Birdsongs are ided pretty well, I have less than 1/10 in need of id, definitely people shouldn’t use other apps as a means to add their own id, you can compare your sonogramm with what is presented by xeno-canto, but your id should be yours and not of an app.
Just to be clear, I don’t suggest an ID just because it’s put forward by Birdnet, but rather i suggest it because it’s what i believe the bird to be, based on my knowledge and experience. I have on several occasions contradicted the suggestion put forward by Birdnet, as have other people offering IDs.
In the circumstances, perhaps I need to reconsider whether I can continue to contribute to iNaturalist. Thanks in any case for all your comments
Not without standardizing the scale, color, and other display aspects of the spectrograms. An uncropped photo of a rabbit still looks like a rabbit (as long as it isn’t so far away that it’s just a dot in the photo). A spectrogram looks radically different depending on the scale you use. Additionally, people may use different color scales (grayscale will look different from inverse grayscale which will look different from various color scales).
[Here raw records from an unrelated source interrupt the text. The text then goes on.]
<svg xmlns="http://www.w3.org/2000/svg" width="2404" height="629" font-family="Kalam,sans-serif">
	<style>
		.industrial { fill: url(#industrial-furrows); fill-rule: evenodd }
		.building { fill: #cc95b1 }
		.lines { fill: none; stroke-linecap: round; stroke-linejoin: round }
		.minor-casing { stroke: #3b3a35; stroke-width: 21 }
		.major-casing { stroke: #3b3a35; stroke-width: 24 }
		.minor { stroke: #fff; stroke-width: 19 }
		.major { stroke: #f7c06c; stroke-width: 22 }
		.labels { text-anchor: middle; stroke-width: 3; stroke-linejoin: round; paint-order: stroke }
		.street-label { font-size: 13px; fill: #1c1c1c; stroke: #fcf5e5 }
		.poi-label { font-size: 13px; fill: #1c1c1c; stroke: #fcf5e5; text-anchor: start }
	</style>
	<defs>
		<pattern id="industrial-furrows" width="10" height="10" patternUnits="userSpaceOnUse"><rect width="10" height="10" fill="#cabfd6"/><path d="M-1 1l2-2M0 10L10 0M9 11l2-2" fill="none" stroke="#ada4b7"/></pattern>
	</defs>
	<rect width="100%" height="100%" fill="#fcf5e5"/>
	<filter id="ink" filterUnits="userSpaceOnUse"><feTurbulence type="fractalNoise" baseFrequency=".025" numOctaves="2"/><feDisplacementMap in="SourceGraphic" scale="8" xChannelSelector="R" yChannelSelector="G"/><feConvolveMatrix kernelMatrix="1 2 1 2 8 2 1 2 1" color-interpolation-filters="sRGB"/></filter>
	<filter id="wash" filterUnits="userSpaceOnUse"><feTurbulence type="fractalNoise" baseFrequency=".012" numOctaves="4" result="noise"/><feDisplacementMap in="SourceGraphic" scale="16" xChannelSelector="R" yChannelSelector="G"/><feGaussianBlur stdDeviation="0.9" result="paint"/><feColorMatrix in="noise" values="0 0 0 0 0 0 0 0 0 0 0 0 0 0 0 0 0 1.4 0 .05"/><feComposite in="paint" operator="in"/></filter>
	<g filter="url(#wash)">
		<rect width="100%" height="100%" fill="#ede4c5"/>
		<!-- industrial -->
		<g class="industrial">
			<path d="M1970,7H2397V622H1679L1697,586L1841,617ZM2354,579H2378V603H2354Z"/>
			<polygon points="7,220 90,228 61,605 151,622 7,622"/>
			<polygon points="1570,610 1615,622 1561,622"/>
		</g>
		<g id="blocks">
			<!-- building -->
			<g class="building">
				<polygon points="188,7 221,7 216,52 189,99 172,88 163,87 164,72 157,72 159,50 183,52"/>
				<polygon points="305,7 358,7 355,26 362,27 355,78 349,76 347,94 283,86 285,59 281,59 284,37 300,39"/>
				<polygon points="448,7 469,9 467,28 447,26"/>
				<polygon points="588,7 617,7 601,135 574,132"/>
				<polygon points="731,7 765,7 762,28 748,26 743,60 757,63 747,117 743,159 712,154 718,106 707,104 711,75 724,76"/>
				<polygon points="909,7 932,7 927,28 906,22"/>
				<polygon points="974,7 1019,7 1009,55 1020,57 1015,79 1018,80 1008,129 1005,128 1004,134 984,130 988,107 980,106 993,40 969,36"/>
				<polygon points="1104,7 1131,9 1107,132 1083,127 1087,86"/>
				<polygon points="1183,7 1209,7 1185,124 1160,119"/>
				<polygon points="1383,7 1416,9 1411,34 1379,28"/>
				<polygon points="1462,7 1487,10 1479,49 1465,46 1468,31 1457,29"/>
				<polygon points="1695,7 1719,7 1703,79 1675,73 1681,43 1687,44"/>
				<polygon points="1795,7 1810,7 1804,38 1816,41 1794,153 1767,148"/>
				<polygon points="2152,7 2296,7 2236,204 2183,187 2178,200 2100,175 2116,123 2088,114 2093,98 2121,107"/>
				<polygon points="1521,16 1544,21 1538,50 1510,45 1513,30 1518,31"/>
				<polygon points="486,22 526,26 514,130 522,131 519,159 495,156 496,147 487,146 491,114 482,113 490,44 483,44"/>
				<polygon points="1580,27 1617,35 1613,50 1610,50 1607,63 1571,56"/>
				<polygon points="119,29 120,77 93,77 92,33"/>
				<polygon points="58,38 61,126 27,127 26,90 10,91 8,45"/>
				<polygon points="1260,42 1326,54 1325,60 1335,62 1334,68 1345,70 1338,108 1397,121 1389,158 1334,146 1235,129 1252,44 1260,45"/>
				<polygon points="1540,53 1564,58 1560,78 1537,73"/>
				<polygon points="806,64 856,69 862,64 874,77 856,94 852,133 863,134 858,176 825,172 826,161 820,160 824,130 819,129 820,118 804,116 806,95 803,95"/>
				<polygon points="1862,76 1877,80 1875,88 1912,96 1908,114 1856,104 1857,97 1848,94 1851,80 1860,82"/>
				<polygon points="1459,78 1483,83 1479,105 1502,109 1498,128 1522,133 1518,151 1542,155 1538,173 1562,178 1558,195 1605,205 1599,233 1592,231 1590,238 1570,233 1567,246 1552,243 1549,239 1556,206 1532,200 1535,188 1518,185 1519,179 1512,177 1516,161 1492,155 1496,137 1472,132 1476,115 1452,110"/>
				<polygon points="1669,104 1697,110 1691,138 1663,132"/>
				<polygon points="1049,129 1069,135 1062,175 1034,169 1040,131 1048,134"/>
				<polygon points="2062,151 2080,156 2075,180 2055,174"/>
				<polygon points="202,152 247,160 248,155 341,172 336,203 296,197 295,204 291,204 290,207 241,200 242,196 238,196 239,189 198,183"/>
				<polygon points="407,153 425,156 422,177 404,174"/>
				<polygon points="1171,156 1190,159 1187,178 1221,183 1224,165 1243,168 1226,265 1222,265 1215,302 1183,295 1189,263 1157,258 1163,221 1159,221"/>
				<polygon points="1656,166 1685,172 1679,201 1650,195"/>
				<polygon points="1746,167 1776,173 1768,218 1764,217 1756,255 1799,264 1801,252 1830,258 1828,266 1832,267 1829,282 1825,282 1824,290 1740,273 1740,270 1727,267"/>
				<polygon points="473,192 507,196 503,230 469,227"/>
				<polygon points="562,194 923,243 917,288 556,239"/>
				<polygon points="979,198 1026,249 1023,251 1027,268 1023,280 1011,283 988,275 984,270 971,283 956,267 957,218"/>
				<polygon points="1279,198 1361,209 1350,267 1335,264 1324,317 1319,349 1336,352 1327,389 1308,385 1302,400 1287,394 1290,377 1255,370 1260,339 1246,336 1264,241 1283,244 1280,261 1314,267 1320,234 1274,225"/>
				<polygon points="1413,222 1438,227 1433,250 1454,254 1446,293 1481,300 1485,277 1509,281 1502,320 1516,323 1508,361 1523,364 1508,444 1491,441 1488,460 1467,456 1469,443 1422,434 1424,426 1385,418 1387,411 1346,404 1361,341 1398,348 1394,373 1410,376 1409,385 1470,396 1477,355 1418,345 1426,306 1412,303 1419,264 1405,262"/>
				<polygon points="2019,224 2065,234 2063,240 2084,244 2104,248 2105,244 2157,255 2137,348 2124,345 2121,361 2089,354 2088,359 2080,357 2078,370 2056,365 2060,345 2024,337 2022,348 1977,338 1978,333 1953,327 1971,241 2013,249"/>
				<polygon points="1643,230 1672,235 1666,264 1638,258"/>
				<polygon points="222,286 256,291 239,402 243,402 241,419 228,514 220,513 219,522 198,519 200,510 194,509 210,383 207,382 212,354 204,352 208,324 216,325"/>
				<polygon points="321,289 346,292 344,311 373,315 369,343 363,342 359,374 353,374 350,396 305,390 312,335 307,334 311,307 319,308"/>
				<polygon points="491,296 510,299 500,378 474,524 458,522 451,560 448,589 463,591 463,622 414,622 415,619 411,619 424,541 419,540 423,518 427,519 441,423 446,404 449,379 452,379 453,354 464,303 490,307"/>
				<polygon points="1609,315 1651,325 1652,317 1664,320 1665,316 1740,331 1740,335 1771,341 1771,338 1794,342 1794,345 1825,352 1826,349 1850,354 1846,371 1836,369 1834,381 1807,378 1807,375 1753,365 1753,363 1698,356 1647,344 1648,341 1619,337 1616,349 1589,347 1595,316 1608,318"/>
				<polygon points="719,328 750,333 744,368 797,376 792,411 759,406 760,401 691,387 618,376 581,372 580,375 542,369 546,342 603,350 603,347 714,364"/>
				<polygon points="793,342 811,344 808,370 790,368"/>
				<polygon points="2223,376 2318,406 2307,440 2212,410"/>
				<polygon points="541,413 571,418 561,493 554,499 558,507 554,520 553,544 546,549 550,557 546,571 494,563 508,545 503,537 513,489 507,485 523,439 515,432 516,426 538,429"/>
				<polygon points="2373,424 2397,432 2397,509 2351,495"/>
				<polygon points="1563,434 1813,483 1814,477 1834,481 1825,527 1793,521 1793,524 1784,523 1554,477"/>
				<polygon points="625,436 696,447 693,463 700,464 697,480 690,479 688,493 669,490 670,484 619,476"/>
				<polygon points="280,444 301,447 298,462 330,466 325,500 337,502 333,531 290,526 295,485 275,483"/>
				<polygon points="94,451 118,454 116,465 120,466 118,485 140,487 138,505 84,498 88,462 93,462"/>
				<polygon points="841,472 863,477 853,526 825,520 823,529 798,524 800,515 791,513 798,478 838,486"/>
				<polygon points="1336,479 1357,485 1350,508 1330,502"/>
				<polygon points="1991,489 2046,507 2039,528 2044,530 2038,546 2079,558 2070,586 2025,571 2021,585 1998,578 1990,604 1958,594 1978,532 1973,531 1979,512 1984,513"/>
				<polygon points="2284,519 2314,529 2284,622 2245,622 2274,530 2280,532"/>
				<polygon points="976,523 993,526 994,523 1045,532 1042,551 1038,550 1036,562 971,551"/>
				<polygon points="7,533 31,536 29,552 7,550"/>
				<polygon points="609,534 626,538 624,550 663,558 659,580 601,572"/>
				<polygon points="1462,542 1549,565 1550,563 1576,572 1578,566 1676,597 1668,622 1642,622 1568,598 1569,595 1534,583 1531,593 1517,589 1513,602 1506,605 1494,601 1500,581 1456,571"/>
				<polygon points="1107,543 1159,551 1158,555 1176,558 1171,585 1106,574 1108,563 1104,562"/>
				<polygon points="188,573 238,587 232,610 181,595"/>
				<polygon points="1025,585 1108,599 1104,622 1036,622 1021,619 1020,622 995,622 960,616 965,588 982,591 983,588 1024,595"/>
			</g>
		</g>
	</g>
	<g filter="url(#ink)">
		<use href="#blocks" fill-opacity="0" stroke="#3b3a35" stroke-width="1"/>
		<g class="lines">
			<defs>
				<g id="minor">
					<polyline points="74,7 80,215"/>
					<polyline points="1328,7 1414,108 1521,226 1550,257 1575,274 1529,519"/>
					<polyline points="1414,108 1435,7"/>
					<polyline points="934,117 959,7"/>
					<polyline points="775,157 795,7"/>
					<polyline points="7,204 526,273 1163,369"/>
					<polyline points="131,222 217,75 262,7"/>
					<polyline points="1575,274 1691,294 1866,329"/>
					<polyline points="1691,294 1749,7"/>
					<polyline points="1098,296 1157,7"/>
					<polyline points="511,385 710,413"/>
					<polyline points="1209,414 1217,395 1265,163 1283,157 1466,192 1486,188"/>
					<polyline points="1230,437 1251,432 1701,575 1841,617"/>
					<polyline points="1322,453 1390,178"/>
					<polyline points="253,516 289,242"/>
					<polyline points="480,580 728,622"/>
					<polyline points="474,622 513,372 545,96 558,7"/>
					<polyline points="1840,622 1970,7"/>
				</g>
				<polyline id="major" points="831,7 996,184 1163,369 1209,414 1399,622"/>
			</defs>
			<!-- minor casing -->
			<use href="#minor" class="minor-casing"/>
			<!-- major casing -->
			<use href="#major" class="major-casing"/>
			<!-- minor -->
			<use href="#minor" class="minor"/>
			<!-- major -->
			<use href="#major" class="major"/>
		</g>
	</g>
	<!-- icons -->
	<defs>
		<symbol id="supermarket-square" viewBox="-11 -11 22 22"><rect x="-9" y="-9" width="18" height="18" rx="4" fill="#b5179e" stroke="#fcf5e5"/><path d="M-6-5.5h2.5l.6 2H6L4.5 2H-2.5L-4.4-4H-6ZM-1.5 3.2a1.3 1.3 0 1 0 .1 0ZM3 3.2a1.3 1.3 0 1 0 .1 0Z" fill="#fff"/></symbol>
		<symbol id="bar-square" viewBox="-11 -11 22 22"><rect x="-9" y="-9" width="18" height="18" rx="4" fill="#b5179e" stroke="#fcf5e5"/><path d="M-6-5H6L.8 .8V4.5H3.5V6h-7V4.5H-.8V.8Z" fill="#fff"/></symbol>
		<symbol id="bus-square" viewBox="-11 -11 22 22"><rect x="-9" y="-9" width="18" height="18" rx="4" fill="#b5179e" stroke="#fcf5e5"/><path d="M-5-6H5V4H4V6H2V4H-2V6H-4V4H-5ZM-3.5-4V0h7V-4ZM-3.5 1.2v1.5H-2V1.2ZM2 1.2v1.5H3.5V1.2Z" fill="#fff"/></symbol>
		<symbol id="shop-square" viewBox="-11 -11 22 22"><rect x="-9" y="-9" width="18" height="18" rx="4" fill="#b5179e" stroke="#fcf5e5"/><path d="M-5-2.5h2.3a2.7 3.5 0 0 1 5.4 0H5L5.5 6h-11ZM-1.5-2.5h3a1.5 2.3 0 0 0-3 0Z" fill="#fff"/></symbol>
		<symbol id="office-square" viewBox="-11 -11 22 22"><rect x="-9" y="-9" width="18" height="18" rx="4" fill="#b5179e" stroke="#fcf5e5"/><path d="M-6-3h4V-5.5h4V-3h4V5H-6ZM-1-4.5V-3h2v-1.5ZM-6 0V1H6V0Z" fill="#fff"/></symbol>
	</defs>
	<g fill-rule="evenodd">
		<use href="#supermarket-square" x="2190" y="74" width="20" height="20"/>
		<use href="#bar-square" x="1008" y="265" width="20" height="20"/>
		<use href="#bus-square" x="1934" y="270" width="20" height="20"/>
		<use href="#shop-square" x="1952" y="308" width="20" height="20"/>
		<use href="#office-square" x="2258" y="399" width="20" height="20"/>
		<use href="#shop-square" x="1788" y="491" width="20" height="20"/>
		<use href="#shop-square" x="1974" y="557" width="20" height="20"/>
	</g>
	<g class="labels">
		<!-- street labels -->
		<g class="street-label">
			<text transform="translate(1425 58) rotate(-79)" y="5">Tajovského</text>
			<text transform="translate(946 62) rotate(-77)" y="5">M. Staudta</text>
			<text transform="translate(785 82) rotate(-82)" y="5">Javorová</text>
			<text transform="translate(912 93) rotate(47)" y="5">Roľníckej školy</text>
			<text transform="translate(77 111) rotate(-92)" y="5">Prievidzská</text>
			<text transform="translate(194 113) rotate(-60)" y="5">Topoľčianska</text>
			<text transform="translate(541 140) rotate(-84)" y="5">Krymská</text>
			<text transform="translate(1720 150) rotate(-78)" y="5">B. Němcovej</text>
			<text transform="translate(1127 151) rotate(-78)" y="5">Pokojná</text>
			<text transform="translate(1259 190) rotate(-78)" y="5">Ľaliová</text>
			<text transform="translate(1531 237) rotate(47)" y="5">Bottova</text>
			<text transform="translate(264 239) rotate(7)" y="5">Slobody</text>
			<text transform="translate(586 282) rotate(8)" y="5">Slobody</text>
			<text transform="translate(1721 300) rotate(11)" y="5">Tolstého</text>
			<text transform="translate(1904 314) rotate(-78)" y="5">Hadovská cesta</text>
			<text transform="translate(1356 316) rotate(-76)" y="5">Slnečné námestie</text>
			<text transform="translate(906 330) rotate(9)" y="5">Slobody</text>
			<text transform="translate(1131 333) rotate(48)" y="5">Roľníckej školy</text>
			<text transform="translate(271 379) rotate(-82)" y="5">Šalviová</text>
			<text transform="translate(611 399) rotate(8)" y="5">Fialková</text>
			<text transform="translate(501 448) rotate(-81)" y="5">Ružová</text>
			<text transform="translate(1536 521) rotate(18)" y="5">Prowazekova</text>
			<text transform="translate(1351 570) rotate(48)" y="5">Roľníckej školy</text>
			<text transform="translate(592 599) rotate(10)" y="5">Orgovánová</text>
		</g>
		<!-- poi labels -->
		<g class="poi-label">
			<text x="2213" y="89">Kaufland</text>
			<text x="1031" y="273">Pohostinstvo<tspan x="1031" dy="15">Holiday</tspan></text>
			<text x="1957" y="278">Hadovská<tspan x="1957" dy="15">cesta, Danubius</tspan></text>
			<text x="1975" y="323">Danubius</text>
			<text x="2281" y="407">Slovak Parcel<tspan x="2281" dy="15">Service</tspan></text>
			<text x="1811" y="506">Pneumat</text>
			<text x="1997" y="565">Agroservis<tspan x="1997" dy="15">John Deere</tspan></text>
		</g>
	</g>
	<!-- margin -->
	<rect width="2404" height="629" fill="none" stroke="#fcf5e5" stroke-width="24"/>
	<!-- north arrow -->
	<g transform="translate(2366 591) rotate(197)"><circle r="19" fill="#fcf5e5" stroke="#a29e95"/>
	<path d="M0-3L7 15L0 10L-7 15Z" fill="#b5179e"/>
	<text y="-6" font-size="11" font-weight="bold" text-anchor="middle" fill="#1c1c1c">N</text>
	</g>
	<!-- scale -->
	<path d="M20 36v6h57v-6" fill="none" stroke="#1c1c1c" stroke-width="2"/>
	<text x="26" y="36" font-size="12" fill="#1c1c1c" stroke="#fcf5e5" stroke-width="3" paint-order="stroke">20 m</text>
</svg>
It seems to me that, viewed from different angles any object will appear to have different proportions… it’s sometimes known as perspective (or sometimes in art, ‘foreshortening’). Any machine (or person) has to take perspective into account before the actual proportions of an object can be visualised
Perspective and angle are not the same as the proportion of an object. Changing perspective changes how you see the object; changing proportion changes the object. In a photo, the scale of the x-axis is always the same as the scale of the y-axis (though the “range”, number of pixels, may differ). Yes, different angles may make the object look different, but the number of angles are functionally finite (technically infinite, but a photo from 0 degrees will look functionally the same as a photo from 0.1 degrees). If the proportions of an object are not fixed, there are infinite ways to display that object with noticeable differences in appearance.
This would be a change in proportion of an object:
Saying you don’t need to standardize spectrogram scale is like saying the CV should recognize a photo no matter how much you stretch it. Take it from someone who’s job is building automated recognizers for audio through spectrogram characteristics.
Given the way that the iNat CV model works, this wouldn’t really be possible. It is certainly possible to train a machine learning model to recognize spectrograms (this is what Merlin does for instance). But that model is a separate one from their photo ID model. Both are trained on their specific class of inputs.
iNat’s model doesn’t know that the picture uploaded is a spectrogram - it will be treated the same as other pictures of the organism. So adding spectrograms will introduce unnecessary error into model training. An additional issue is that spectrograms would need to be produced in a consistent manner to allow for comparisons (again, this is what Merlin et al. do). Using unstandardized spectrograms, even in a spectrogram specific model, would lead to poor results.
If you want a more “official” take on spectrograms:
I certainly think there is value in audio observations on iNat, but yes they do require more attention, or at least more practice. Many of us have plenty of practice with a camera and making minor photo edits, but many don’t have that same experience in audio. Neither is difficult to learn, just takes doing it right a few times.